Problem requirements - After locating the line that contains "Page size: 2001x1125." in the records below, write out exactly that line and each line after it through the one that contains "Page size: 1050x788.", and nothing else.

━━━━━━━━━━━━━━━━

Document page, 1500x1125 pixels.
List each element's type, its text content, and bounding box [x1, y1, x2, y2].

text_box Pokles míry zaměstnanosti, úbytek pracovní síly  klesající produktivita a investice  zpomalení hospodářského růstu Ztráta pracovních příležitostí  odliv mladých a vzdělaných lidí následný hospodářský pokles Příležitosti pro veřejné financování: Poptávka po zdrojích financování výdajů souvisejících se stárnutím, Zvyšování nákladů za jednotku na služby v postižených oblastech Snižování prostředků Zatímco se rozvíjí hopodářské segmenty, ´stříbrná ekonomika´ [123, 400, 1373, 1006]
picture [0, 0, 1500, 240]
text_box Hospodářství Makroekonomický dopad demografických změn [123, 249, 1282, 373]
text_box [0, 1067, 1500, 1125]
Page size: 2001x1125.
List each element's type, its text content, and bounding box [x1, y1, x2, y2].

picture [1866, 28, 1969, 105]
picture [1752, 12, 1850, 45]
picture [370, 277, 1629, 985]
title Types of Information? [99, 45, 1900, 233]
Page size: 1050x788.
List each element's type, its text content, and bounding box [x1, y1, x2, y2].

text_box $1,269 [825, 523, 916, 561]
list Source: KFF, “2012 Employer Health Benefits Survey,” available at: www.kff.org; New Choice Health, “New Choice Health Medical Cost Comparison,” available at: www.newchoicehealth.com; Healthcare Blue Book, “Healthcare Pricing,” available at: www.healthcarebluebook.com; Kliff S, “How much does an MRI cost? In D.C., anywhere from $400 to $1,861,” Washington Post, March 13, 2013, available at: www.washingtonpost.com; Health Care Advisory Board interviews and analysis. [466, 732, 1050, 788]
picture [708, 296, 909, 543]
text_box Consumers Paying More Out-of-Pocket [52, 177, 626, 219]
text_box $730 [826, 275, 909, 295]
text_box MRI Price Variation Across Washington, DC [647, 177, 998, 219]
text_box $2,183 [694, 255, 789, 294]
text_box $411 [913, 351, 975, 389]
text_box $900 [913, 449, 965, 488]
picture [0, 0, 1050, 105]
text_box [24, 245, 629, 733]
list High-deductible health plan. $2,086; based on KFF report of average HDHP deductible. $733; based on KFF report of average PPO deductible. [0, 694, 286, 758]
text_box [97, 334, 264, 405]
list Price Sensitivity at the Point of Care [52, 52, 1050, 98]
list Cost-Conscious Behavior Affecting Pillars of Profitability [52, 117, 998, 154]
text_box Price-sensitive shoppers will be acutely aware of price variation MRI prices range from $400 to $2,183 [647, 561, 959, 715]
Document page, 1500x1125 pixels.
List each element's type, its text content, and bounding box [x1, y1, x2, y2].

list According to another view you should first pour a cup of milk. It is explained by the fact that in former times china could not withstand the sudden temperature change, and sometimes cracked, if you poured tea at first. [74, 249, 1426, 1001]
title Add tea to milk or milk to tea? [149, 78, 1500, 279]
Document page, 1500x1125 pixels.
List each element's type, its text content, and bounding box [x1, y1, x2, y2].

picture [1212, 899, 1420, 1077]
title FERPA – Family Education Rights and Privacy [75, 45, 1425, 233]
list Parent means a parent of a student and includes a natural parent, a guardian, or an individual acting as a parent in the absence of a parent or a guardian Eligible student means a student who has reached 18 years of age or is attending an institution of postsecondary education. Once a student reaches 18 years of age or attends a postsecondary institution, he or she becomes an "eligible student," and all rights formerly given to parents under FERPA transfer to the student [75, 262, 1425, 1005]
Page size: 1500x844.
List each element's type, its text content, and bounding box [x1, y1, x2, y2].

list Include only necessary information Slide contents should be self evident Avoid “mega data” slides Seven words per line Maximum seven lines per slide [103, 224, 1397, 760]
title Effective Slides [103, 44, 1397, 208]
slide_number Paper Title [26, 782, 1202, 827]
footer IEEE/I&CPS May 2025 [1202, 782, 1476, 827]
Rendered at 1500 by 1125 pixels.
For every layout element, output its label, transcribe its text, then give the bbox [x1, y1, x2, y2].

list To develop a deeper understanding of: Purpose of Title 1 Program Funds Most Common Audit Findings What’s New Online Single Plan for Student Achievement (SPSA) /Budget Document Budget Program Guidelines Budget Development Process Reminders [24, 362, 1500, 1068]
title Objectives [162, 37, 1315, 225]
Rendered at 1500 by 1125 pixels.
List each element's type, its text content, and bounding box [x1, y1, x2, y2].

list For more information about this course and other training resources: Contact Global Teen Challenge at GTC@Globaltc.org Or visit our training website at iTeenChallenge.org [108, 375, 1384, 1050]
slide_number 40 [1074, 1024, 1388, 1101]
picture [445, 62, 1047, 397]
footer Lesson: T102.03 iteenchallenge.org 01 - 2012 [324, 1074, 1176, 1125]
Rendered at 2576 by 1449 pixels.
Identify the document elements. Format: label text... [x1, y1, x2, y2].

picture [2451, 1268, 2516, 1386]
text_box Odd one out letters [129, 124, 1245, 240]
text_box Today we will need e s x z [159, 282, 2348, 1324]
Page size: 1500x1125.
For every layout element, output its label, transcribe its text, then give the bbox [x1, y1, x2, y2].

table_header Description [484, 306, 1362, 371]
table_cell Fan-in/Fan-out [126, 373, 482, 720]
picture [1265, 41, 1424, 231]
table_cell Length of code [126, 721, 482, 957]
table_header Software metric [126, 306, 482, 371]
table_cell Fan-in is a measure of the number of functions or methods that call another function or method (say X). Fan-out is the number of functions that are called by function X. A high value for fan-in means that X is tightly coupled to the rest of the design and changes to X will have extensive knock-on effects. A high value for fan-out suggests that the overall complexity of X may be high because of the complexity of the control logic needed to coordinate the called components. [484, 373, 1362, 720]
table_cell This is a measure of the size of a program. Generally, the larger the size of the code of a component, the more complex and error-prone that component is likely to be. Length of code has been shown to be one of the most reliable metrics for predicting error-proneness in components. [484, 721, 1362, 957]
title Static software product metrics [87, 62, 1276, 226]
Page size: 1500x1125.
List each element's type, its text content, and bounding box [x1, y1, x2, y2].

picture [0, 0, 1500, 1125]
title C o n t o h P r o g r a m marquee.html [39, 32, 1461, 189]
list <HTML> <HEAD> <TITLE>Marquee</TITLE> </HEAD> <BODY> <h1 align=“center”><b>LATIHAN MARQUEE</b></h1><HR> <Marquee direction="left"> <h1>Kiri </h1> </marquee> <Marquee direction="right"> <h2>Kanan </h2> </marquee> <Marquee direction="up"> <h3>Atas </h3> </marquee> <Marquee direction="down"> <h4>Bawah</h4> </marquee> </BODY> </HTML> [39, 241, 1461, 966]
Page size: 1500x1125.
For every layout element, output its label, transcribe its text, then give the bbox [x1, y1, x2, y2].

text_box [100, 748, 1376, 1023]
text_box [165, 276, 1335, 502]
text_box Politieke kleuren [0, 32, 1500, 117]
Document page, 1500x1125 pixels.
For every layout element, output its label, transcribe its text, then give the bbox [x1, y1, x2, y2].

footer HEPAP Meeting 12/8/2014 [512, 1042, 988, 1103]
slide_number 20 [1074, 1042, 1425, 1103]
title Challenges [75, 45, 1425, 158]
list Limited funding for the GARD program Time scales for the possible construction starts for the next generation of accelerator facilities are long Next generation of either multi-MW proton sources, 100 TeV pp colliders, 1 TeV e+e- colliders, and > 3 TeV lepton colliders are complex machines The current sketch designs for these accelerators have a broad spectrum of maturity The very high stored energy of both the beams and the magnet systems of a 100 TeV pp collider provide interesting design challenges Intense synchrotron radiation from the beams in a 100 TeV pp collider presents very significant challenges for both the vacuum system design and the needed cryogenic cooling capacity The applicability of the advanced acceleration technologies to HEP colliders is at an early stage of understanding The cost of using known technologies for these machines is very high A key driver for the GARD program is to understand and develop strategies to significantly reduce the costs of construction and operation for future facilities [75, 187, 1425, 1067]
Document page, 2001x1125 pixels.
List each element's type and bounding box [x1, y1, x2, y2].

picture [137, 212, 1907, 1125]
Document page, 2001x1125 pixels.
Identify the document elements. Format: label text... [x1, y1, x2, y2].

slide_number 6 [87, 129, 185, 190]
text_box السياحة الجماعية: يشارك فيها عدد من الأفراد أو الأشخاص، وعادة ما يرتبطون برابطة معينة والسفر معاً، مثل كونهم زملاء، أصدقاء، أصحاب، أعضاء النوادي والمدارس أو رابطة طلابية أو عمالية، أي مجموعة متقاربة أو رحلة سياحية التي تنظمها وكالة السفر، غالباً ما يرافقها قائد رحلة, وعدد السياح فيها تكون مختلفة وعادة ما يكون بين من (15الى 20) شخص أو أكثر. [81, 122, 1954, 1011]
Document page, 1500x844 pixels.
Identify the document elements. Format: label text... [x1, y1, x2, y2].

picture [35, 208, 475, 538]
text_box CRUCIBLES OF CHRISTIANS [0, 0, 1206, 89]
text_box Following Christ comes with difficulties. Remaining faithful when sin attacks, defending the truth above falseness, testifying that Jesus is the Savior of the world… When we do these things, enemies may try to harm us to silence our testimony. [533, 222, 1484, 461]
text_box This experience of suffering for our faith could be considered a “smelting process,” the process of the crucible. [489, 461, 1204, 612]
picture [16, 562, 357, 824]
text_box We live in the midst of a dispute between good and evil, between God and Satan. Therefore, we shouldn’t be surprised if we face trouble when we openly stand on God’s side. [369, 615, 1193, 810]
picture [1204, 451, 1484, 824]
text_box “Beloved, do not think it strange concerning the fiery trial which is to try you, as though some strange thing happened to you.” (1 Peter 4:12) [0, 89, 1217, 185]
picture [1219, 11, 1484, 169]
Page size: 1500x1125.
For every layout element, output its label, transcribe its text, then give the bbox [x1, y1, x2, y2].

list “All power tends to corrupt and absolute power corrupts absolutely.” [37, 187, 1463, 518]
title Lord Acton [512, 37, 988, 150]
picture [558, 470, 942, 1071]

━━━━━━━━━━━━━━━━

Written response -
Page size: 2001x1125.
List each element's type, its text content, and bounding box [x1, y1, x2, y2].

picture [1866, 28, 1969, 105]
picture [1752, 12, 1850, 45]
picture [370, 277, 1629, 985]
title Types of Information? [99, 45, 1900, 233]
Page size: 1050x788.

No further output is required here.